You may have seen this pretty funny narration by Russel Peters.
When I was thinking about thinking about how people listen to, and comprehend phonetics, and how it is influenced by their own speech habits, one of the things I noticed was that people seem to hear the same sound, my pronunciation of my name, differently (with respect to how I believe I pronounced it). I don’t know at what step their comprehension of the sounds change. Because the agents involved which matter, include their comprehension of the word, and association with something they have heard before. And secondly, the only way I know what they heard, is how they say it back to me. It was most pronounced (as in, noticeable) when Mo heard my name, and tried to spell it, by writing it on the board. I’m not sure what he wrote, but as far as I remember, it was on the lines of Vasheesh. I don’t know why that happened, but that’s how stuff seems to happen. You know what’s most freaky about this? It’s like the colour you might be calling red, might be entirely different from what I call red, and we won’t know until we’re naming the identical colour in front of each other. Maybe kids should be trained to identify sounds and corresponding symbols/phonetics too, like is done with colours.
And on that note, I come back to the thought regarding which I put that video in there. That African dude, in English expressed that pronunciation (apparently) with an !x. But that’s no symbol in English that we’re taught to comprehend, right? I’m fairly certain that in whatever native script he writes his name, there exists a well defined symbol for that pronunciation. Which makes me think, why not such a symbol in English? Or Hindi?
One what basis, did the makers of the language choose this belief for what would be the consonants, the basics of the pronunciation of all the words to exist, and decide that these are adequately many. Clearly, the hindi script with 33 consonants (and not just because of the number) covers many more pronunciations as basic, as compared to the English alphabet, with just 21 consonants. The dude behind the Hindi alphabet definitely was more organized and did his job with deeper thought (I’m not going to say it’s much ‘superior’ to English, because the English alphabet is much more made by evolution over ages, rather than a singular focussed job, which was probably the case with Sanskrit and that Panini dude (and just pre-emptively, I know he’s primarily the grammar dude, but he probably did contribute to the preparation of the alphabet or something)), which is probably why I did mention that the Hindi alphabet even has some worth in memorizing, as opposed to the English alphabet.
But nobody I know (apart from the Africans it seems) so far has been meticulous enough to include pronunciations in their language, like a click. how badass is that.
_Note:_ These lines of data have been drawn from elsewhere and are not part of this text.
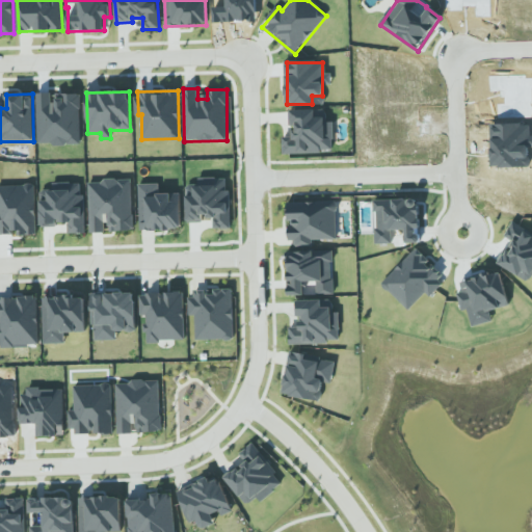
[(283,154),(334,152),(333,118),(315,120),(315,109),(290,110),(290,127),(293,127),(293,137),(283,137),(283,154)]
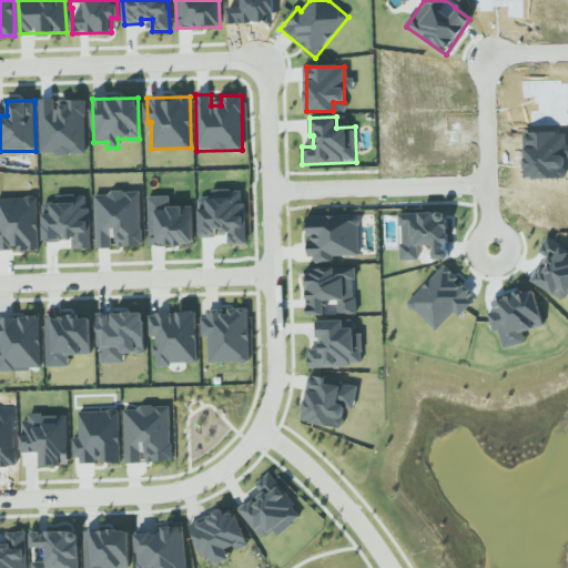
[(140,192),(94,193),(97,249),(112,249),(111,239),(117,239),(117,247),(142,246),(140,192)]
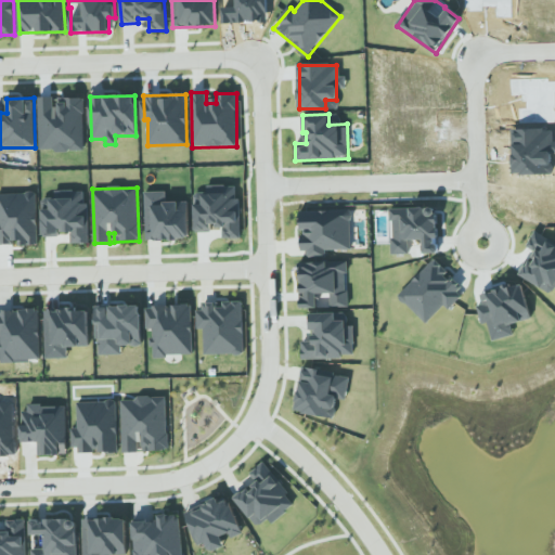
[(88,244),(87,191),(54,192),(54,198),(41,198),(42,237),(60,236),(60,233),(71,232),(71,244),(88,244)]
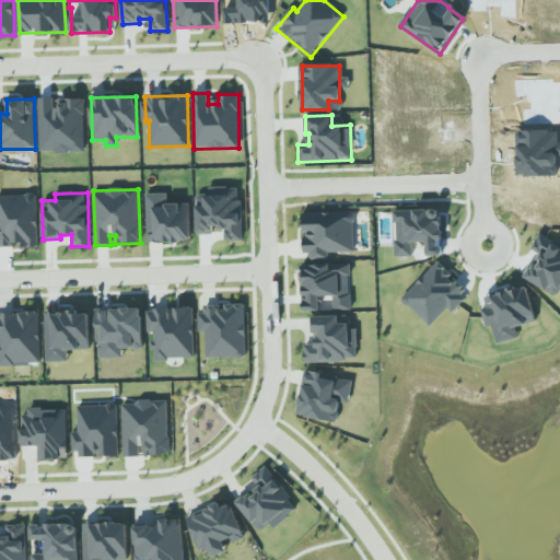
[(191,242),(189,203),(167,203),(167,193),(146,194),(148,243),(191,242)]
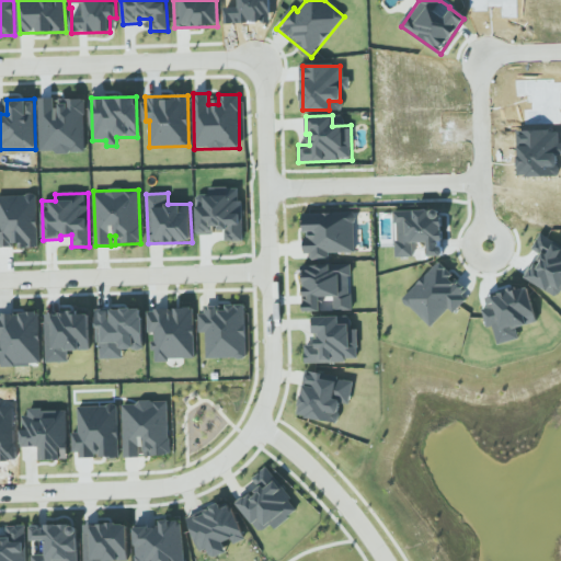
[(38,248),(36,195),(0,195),(0,244),(20,244),(20,249),(38,248)]
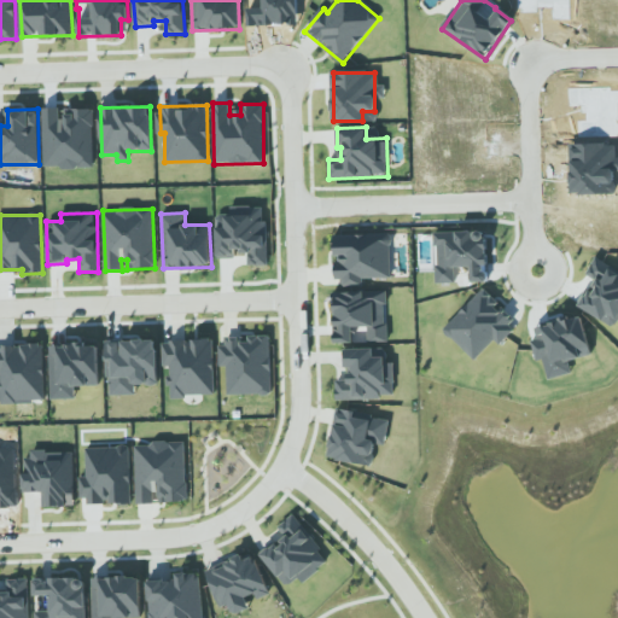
[(336,235),(337,286),(363,285),(363,279),(392,278),(391,234),(336,235)]
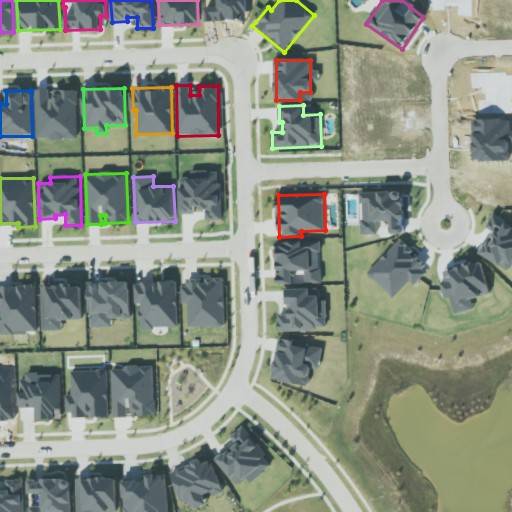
[(479,254),(508,271),(511,264),(511,225),(493,214),(486,227),(492,231),(479,254)]
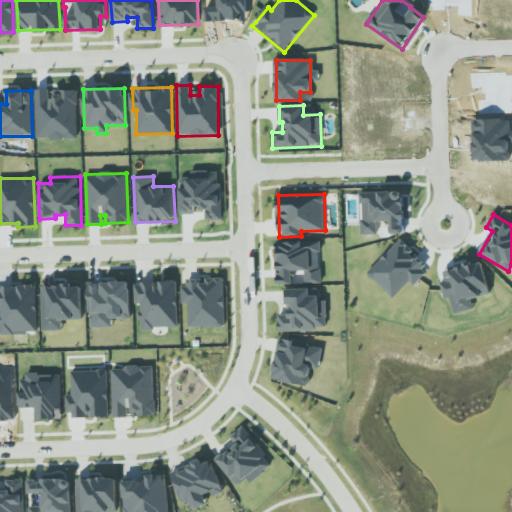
[(393,298),(410,281),(413,285),(429,268),(400,240),(367,273),(393,298)]
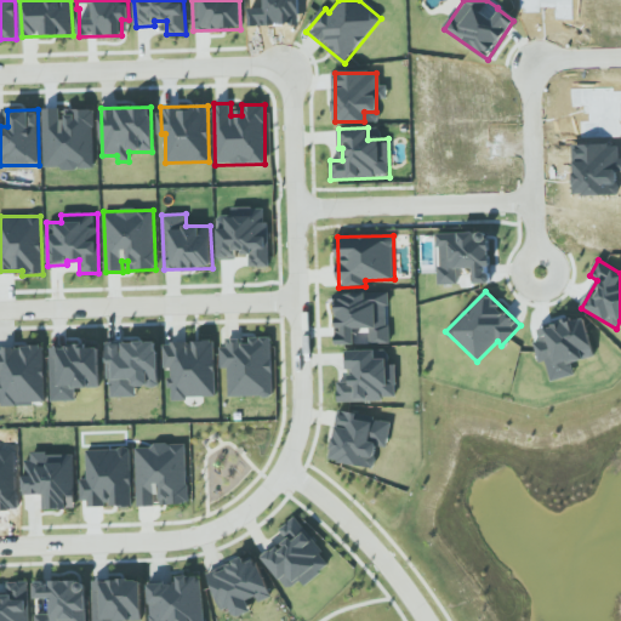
[(537,328),(545,366),(592,358),(585,319),(537,328)]
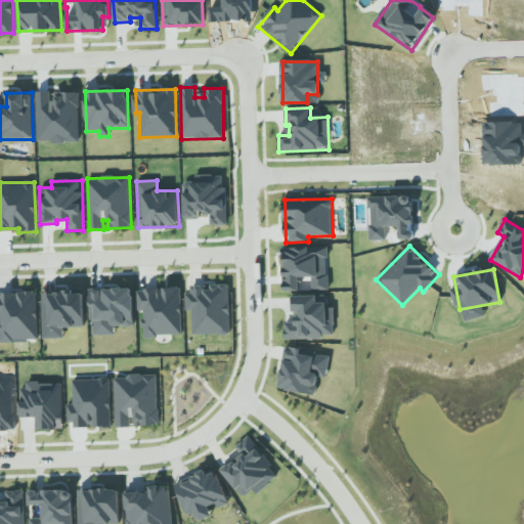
[(192,311),(192,336),(230,335),(229,285),(191,286),(191,293),(185,293),(186,311),(192,311)]
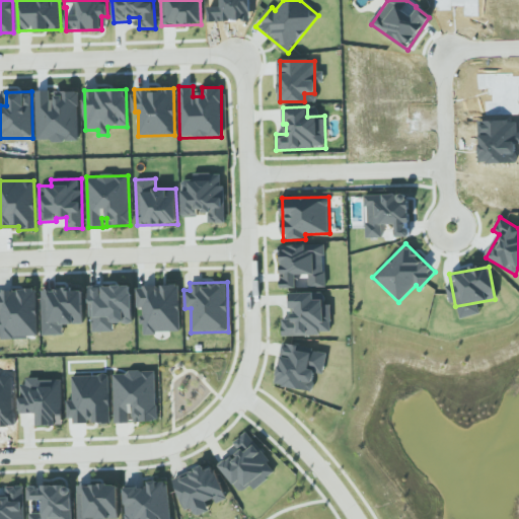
[(180,332),(178,285),(136,287),(137,309),(142,309),(143,334),(180,332)]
The only (escapist) reasoning I can imagine for this, is that most pronunciations out of our normal voicebox can, in effect, be expressed using the symbols (and in the case of English, accent marks) that are covered in the alphabet. And they thought that’s enough. But bleh. Losers.
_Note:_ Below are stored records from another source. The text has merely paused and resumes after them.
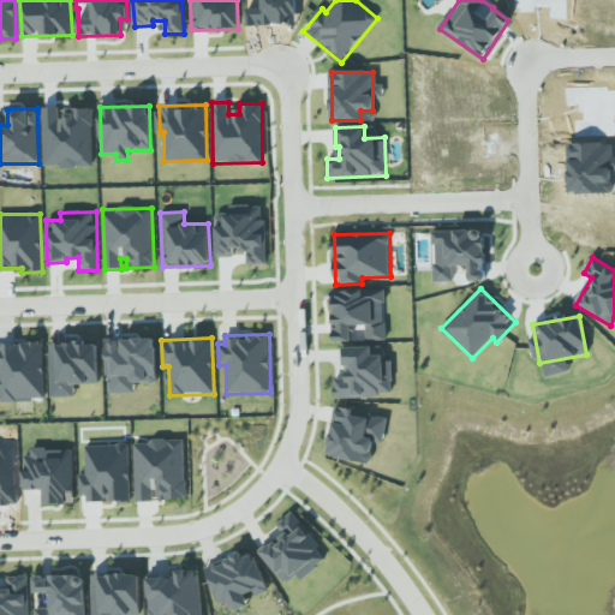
[(135,393),(135,383),(156,383),(156,339),(107,339),(107,393),(135,393)]
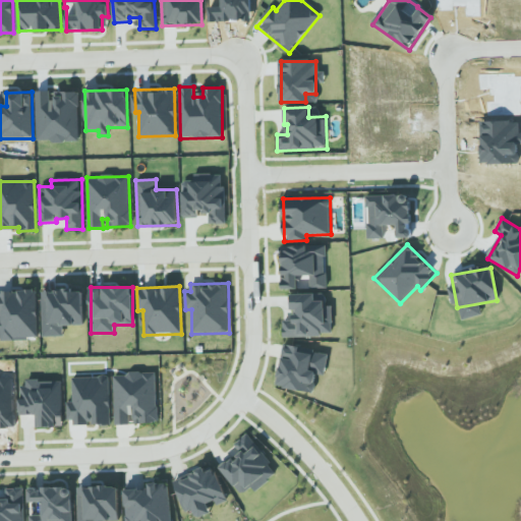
[(0,339),(38,338),(37,290),(0,291),(0,339)]
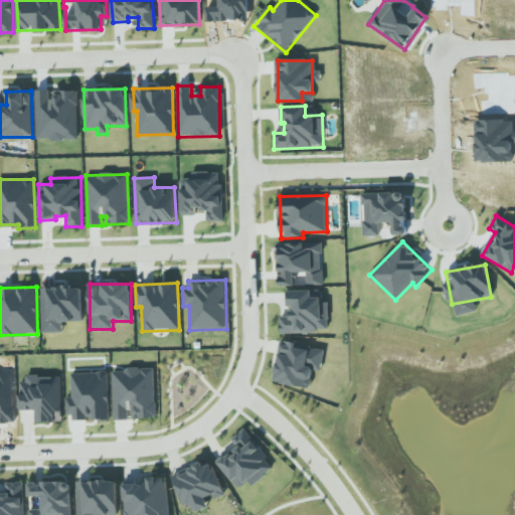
[(328,332),(328,303),(321,303),(321,298),(312,298),(312,291),(287,291),(287,316),(280,317),(280,332),(328,332)]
You know other pronunciations which aren’t really out of the larynx, and I think deserve symbols? The ‘tch’ sound. And the cluck (generally used to express disapproval or disagreement). Do tell if you would like having a more fundamental symbol to explain a standard pronunciation you like (or don’t like) to make.
Random note: Mandarin, as far as I can tell, doesn’t seem to be made out of basic letters of pronunciation at all. It seems to be made of glyphs which stand for words or phrases in entirety. I wonder then, how they decided how to pronounce whichever symbol. And how they choose to build new words and choose their pronunciation. Seems kind of living on the edge, if you know what I mean.